Guataquería a Machado

A la adulación desmedida, en Cuba, se le nombra guataquería. Antes de 1959 reinó en el panorama político nacional. Perdura en la memoria popular una frase, pronunciada por un orador, durante un acto cívico. Con ínfulas de filósofo y voz engolada dijo: “Perdóname Martí, pero Machado te ha superado”.

En el ámbito local, el tirano tuvo un fiel defensor en el Diario de La Trocha, de Modesto Maidique, senador de la República y alcalde del término municipal de Ciego de Ávila. Este rotativo calificaba al mandatario, como “el más cubano, más patriota y más constructivo que ha tenido la República”.

De tal proceder no escaparon las autoridades avileñas cuando se les presentó la oportunidad de agradarle al dictador, quien llevaba dos meses en el poder. Sus desmanes afectaban a la región de la Trocha. Decenas de ciudadanos de origen español y cubanos habían sido asesinados impunemente por la Guardia Rural un año antes, luego del secuestro del coronel Enrique Pina. Los obreros sufrieron represalias, quizá la más brutal fue el asesinato de los líderes Enrique Varona y Tomás Grant.

Pero ni al Alcalde de entonces, José María Cabrera Echemendía, antecesor de Maidique, ni a los demás integrantes del Ayuntamiento, les importaron estos sucesos. La visita de Machado, el 29 de julio de 1927, borró los malos recuerdos. Con mucha pompa lo declararon “Hijo Adoptivo”.

Y, unos meses más tarde, acordaron cambiar el nombre de la calle Libertad por el de General Machado.
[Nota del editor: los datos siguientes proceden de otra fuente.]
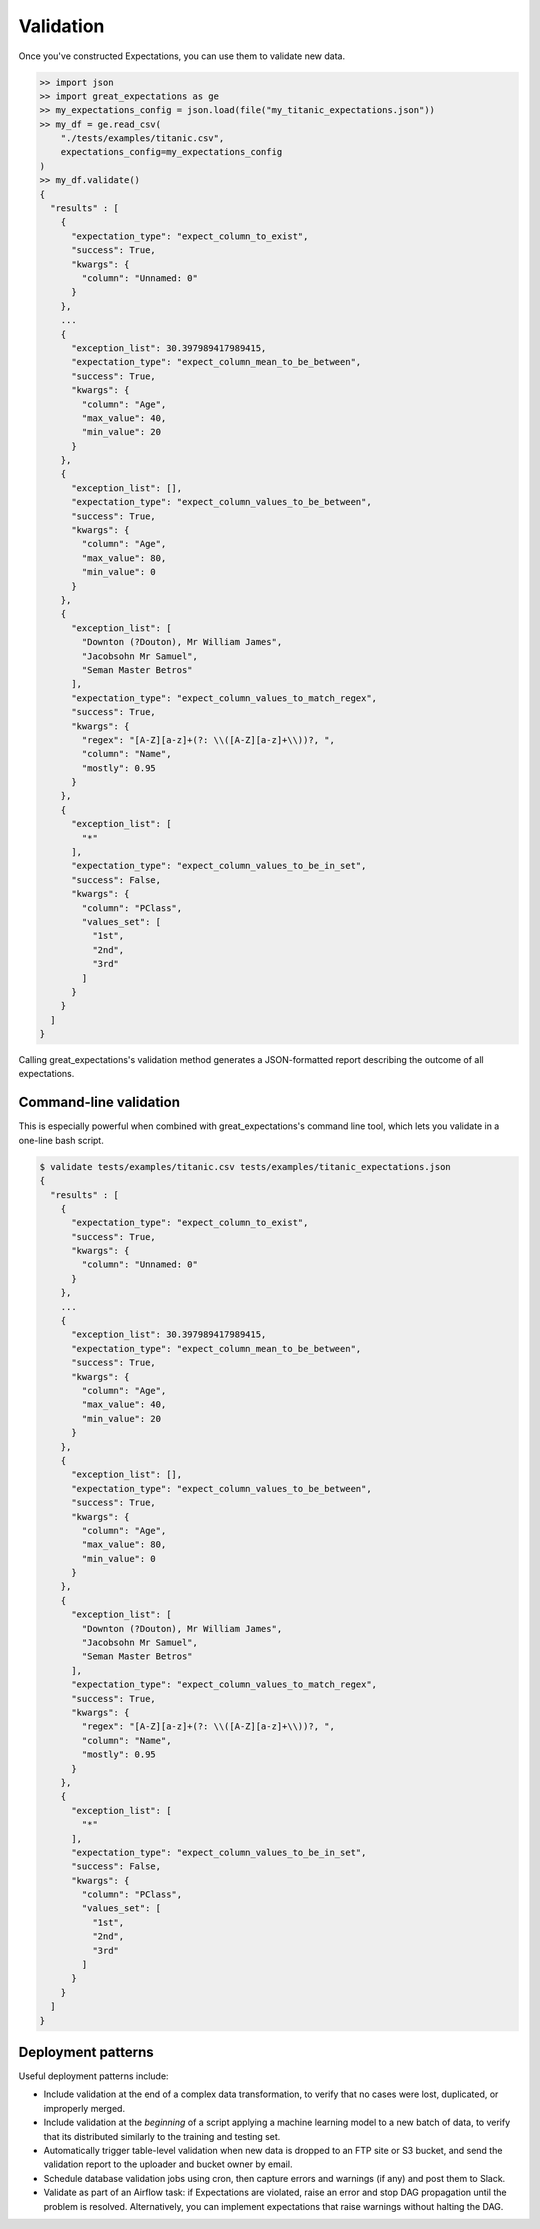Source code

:.. _validation:

================================================================================
Validation
================================================================================

Once you've constructed Expectations, you can use them to validate new data.

.. code-block:: bash

    >> import json
    >> import great_expectations as ge
    >> my_expectations_config = json.load(file("my_titanic_expectations.json"))
    >> my_df = ge.read_csv(
        "./tests/examples/titanic.csv",
        expectations_config=my_expectations_config
    )
    >> my_df.validate()
    {
      "results" : [
        {
          "expectation_type": "expect_column_to_exist", 
          "success": True, 
          "kwargs": {
            "column": "Unnamed: 0"
          }
        }, 
        ...
        {
          "exception_list": 30.397989417989415, 
          "expectation_type": "expect_column_mean_to_be_between", 
          "success": True, 
          "kwargs": {
            "column": "Age", 
            "max_value": 40, 
            "min_value": 20
          }
        }, 
        {
          "exception_list": [], 
          "expectation_type": "expect_column_values_to_be_between", 
          "success": True, 
          "kwargs": {
            "column": "Age", 
            "max_value": 80, 
            "min_value": 0
          }
        }, 
        {
          "exception_list": [
            "Downton (?Douton), Mr William James", 
            "Jacobsohn Mr Samuel", 
            "Seman Master Betros"
          ], 
          "expectation_type": "expect_column_values_to_match_regex", 
          "success": True, 
          "kwargs": {
            "regex": "[A-Z][a-z]+(?: \\([A-Z][a-z]+\\))?, ", 
            "column": "Name", 
            "mostly": 0.95
          }
        }, 
        {
          "exception_list": [
            "*"
          ], 
          "expectation_type": "expect_column_values_to_be_in_set", 
          "success": False, 
          "kwargs": {
            "column": "PClass", 
            "values_set": [
              "1st", 
              "2nd", 
              "3rd"
            ]
          }
        }
      ]
    }

Calling great_expectations's validation method generates a JSON-formatted report describing the outcome of all expectations.

Command-line validation
------------------------------------------------------------------------------

This is especially powerful when combined with great_expectations's command line tool, which lets you validate in a one-line bash script.

.. code-block:: bash

    $ validate tests/examples/titanic.csv tests/examples/titanic_expectations.json
    {
      "results" : [
        {
          "expectation_type": "expect_column_to_exist", 
          "success": True, 
          "kwargs": {
            "column": "Unnamed: 0"
          }
        }, 
        ...
        {
          "exception_list": 30.397989417989415, 
          "expectation_type": "expect_column_mean_to_be_between", 
          "success": True, 
          "kwargs": {
            "column": "Age", 
            "max_value": 40, 
            "min_value": 20
          }
        }, 
        {
          "exception_list": [], 
          "expectation_type": "expect_column_values_to_be_between", 
          "success": True, 
          "kwargs": {
            "column": "Age", 
            "max_value": 80, 
            "min_value": 0
          }
        }, 
        {
          "exception_list": [
            "Downton (?Douton), Mr William James", 
            "Jacobsohn Mr Samuel", 
            "Seman Master Betros"
          ], 
          "expectation_type": "expect_column_values_to_match_regex", 
          "success": True, 
          "kwargs": {
            "regex": "[A-Z][a-z]+(?: \\([A-Z][a-z]+\\))?, ", 
            "column": "Name", 
            "mostly": 0.95
          }
        }, 
        {
          "exception_list": [
            "*"
          ], 
          "expectation_type": "expect_column_values_to_be_in_set", 
          "success": False, 
          "kwargs": {
            "column": "PClass", 
            "values_set": [
              "1st", 
              "2nd", 
              "3rd"
            ]
          }
        }
      ]
    }

Deployment patterns
------------------------------------------------------------------------------

Useful deployment patterns include:

* Include validation at the end of a complex data transformation, to verify that no cases were lost, duplicated, or improperly merged.
* Include validation at the *beginning* of a script applying a machine learning model to a new batch of data, to verify that its distributed similarly to the training and testing set.
* Automatically trigger table-level validation when new data is dropped to an FTP site or S3 bucket, and send the validation report to the uploader and bucket owner by email.
* Schedule database validation jobs using cron, then capture errors and warnings (if any) and post them to Slack.
* Validate as part of an Airflow task: if Expectations are violated, raise an error and stop DAG propagation until the problem is resolved. Alternatively, you can implement expectations that raise warnings without halting the DAG.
En la sección “Virulillas”, del periódico El Pueblo, el 4 de octubre de 1927, el periodista, Gaspar Arredondo Zayas acerca del hecho expresaba:

“La calle Libertad, donde están nuestros talleres, se llamará en lo sucesivo General Machado, por haberlo acordado así el Ayuntamiento.

“Era extraño el que ya el nombre del Primer Magistrado no estuviera en algo de Ciego de Ávila, después de haber sido designado Hijo Adoptivo de aquí.”

“Nada más fácil que los cambios de nombre, aunque el público no sepa por derecho cómo llamar las calles y los pueblos… En esto mismo de la calle Libertad está el ejemplo. ¿Quién se acordaba de que por acuerdo del Ayuntamiento la referida calle se llamaba Coronel Pujol?

“En los mismos documentos oficiales no se ha escrito una sola vez el nombre que desde hace ya unos cuantos años había sustituido el de Libertad, y mucho nos tememos que en lo sucesivo ocurra lo mismo.

“Ahora bien: nosotros, respetuosos de las leyes, avisamos al público que nuestra Redacción está desde el pasado día primero en Gerardo Machado esquina a Simón Reyes.”

El Alcalde y los concejales tuvieron en cuenta aquello de poner una de cal y otra de arena. Sí, pues también votaron favorablemente para que las calles Pobre, Cuba y Avenida del Norte, se llamaran Chicho Torres (capitán mambí y político avileño), América Arias (patriota, esposa del general José Miguel Gómez) y Vicente Iriondo, hombre de negocios y escritor, avecindado en la ciudad desde fines del siglo XIX).

Esta vez, el periódico citado, en su edición del 11 de octubre de 1927, decía con beneplácito: “Acuerdo plausible de nuestro Consistorio que quedó cumplimentado admirablemente, a presencia del pueblo, que vio todas las placas de mármol con los nombres antes citados”.

En tanto, la mayoría de los avileños hizo caso omiso al acuerdo “guataqueril”. La calle Libertad siguió siendo Libertad. Mas la historia no termina ahí.

Al construirse la Carretera Central, en 1930, nombraron General Machado al tramo que la ocupaba, dentro de la ciudad, denominado hasta ese momento Chicho Valdés, en honor al oficial independentista camagüeyano precursor de la insurrección en la comarca avileña.

Como era costumbre enseguida colocaron placas identificativas. La que pusieron en una de las esquinas del edificio de la Clínica Olazábal no duró mucho. El 11 de diciembre de ese año, por la noche, manos anónimas la arrancaron. Fue encontrada en una cañada, lugar que merecía.